*TASK INSTRUCTIONS*
From the entries, copy every line that carries the string "ngoài".

*SUPPLIED DATA*
== == ==

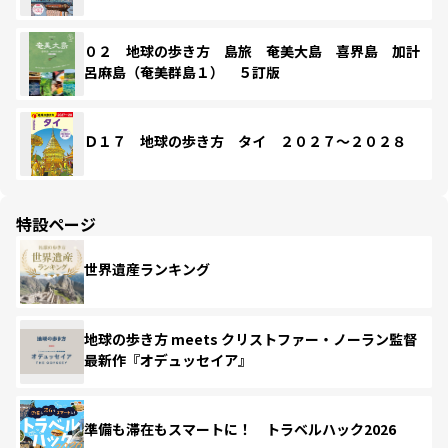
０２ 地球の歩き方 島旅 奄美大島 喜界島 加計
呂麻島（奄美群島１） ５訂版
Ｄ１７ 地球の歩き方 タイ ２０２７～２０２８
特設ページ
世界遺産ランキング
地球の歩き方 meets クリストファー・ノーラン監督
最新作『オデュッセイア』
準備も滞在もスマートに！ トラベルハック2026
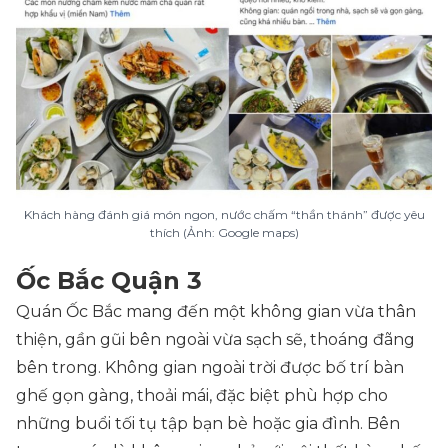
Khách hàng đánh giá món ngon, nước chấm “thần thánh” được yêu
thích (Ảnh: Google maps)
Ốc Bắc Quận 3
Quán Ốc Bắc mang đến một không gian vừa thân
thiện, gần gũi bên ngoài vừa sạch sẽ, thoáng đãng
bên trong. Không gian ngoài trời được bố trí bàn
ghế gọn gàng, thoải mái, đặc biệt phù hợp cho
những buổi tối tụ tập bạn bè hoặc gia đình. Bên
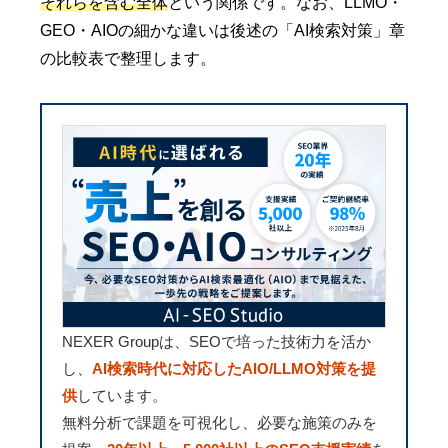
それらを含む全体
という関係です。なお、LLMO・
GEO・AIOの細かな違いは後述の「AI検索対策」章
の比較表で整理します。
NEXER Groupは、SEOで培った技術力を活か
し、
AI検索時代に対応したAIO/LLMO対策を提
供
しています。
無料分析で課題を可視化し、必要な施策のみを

== == ==

*ANSWER FOR THE TASK*
thiện, gần gũi bên ngoài vừa sạch sẽ, thoáng đãng
bên trong. Không gian ngoài trời được bố trí bàn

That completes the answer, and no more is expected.